In that context, it’s easy to see how the fascination with this mysterious new entity at Abbey Road inspired their creativity, especially when you experience revelatory new mixes in the segue between “You Never Give Me Your Money” and “Sun King,” or during Macca’s macabre singalong “Maxwell’s Silver Hammer.”
“That does sound like a Tibetan singing bowl you hear at the end of ‘You Never Give Me Your Money’ doesn’t it,” Martin muses to Billboard. “It’s actually a strange mix of synthesized crickets and real crickets going into ‘Sun King.’ It comes across almost like Tibetan bells, actually. But it’s all the same sound effects loop they had built. It’s more synthetic than you think it is.”
“The Moog we used actually belonged to Mike Vickers of Manfred Mann,” adds Parsons. “George Harrison eventually bought one, but this was the one we used for Abbey Road. And Mike was the only one who knew how to work it better than anybody else. It was quite a monster. It’s amazing to think you could fit it all in a wristwatch these days. I remember being particularly impressed with Paul’s solo on ‘Maxwell’s Silver Hammer,’ which was played on this ribbon surface on the edge of the keyboard. It was a bit like playing a fretless instrument, like a violin or a cello in that you have to find the pitch of certain notes by listening to your hand in a certain place, and sliding up and sliding down to get the different notes you want to make. Paul had a really good feel for that.”

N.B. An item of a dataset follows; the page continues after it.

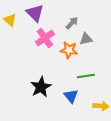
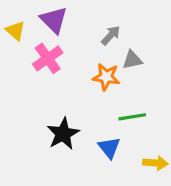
pink cross: (45, 38) -> (48, 58), moved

While the vanguard of electronic instruments played a major role in Abbey Road, both Parsons and Martin agree the true magic behind the album is the rekindled chemistry between John, Paul, George and Ringo as musicians and players. That can be felt throughout the entirety of this new set, even in its sloppiest moments.
“The whole idea of Let It Be was that everything would be done in one take with one performance,” explains Parsons. With Abbey Road, they went back to the perfection of Sgt. Pepper and being really fussy about every part and getting everything just right. They were pretty concentrated on the job at hand with this album.”
“When I talk to Paul or Ringo about aspects of Abbey Road they always mention the playing and how much they got out of each other as musicians,” adds Martin. “That’s why I put ‘The Long One’ on this box set. I think what’s also interesting about the medley at the end is that a lot of it was played live in the studio. I didn’t know that, though some Beatles fans surely do. I mean, ‘Sun King’ going into ‘Mean Mr. Mustard,’ they played that. ‘Polythene Pam’ going into ‘She Came In Through The Bathroom Window’ wasn’t edited together. It was played as it was intended to be. Because it’s in the later stage of their career, people have this idea of there being discord and discrepancies. But they were still a great band in the truest sense of the word, which means they could play off each other so intuitively. There was one thing they’d always be sure of, is that no matter what the song or what they were doing or what their mood was, each member of the band would improve the song on their own terms.”